* _WORK ITEM_
Rewrite the lines starting at the one containing "At what heading" and ending at the one containing "Answer: in front", changing "man with brown hair" to "man with auburn hair" and leaving everything else as it is.

* _RECORD EXCERPTS_
+ + + + +

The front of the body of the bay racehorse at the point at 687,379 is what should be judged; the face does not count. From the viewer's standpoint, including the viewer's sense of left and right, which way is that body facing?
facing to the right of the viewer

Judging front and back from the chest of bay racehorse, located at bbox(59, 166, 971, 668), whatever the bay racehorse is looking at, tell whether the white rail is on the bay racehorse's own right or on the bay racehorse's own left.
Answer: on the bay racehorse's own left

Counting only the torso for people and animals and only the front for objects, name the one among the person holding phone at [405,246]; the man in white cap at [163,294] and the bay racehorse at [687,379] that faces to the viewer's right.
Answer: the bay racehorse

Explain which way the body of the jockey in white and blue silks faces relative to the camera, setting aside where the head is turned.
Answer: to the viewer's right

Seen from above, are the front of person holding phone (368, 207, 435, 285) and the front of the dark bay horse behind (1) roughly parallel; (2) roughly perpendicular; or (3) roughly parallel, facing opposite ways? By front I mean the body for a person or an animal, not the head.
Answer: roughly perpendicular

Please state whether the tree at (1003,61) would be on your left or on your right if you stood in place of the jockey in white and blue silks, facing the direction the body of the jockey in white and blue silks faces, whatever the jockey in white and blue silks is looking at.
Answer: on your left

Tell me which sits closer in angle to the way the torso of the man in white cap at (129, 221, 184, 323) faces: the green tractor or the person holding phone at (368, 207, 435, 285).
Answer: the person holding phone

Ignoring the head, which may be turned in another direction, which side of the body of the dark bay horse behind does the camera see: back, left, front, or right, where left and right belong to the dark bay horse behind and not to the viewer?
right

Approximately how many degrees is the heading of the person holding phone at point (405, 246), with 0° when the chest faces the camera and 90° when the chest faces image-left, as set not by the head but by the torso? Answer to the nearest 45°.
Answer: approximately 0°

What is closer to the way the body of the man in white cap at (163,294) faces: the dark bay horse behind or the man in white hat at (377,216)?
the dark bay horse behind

+ + + + +

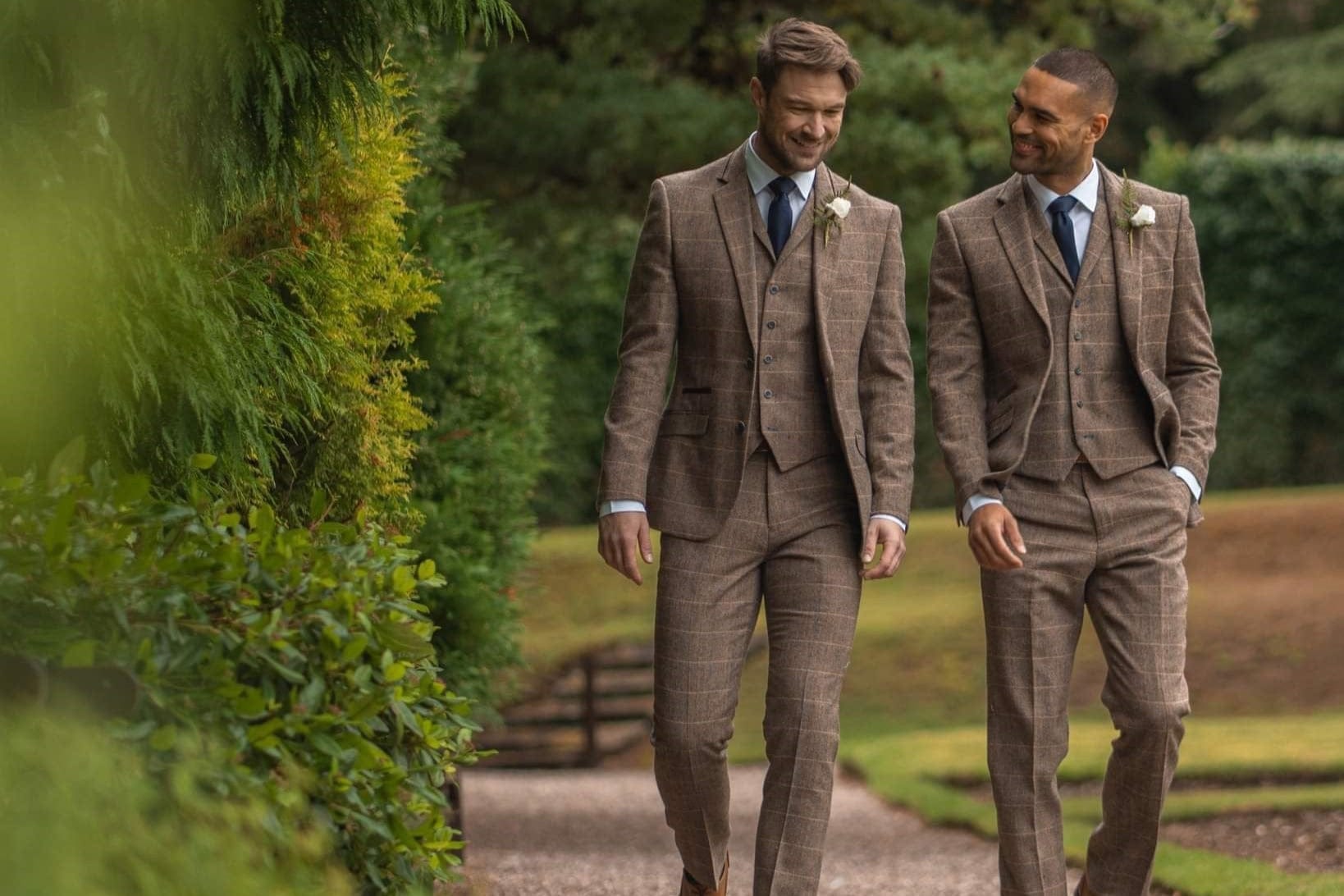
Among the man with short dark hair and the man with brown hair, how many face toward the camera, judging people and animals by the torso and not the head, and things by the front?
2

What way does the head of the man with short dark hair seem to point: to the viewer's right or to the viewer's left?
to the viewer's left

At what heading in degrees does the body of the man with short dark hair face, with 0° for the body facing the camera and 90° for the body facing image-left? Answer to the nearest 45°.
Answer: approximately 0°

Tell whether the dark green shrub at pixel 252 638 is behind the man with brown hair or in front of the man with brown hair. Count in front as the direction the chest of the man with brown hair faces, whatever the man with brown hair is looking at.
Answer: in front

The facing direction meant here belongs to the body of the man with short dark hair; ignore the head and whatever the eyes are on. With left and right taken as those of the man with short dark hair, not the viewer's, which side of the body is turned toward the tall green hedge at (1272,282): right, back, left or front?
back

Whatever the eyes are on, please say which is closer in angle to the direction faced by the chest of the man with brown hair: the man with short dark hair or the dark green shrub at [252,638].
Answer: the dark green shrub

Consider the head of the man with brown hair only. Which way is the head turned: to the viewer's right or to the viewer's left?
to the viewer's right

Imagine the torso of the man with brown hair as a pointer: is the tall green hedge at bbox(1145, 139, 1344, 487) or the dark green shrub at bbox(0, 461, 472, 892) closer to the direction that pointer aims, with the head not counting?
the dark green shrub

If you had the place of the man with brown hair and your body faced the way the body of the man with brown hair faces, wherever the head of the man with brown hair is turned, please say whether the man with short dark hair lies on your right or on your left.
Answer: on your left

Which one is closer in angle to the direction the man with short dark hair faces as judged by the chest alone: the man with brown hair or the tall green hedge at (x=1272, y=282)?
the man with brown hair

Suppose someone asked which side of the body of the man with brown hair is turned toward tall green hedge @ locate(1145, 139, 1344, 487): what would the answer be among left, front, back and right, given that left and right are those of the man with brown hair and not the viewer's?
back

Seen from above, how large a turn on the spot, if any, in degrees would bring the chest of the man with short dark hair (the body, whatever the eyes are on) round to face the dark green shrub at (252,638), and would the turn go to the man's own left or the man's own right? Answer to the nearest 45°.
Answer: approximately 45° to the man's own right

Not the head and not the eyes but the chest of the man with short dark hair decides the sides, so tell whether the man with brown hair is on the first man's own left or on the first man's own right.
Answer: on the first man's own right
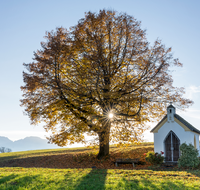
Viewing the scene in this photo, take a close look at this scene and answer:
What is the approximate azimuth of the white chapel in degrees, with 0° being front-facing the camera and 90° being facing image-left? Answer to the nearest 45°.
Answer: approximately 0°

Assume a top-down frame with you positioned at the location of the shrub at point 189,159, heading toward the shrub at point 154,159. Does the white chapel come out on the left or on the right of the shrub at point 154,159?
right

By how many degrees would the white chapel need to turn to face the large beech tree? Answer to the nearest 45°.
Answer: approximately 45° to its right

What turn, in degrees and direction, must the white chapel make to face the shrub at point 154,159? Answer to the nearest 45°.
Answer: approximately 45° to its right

+ + + + +

* _ANSWER_
At what heading in degrees does the body of the man with short dark hair face, with 0° for the body facing the camera and 90° for the body facing image-left? Answer to the nearest 45°.
Answer: approximately 0°

Tell whether the dark green shrub at pixel 252 638 is behind the man with auburn hair or in front of the man with auburn hair. Count in front as the direction the chest of the man with auburn hair faces, whatever the man with auburn hair is looking at.
Answer: in front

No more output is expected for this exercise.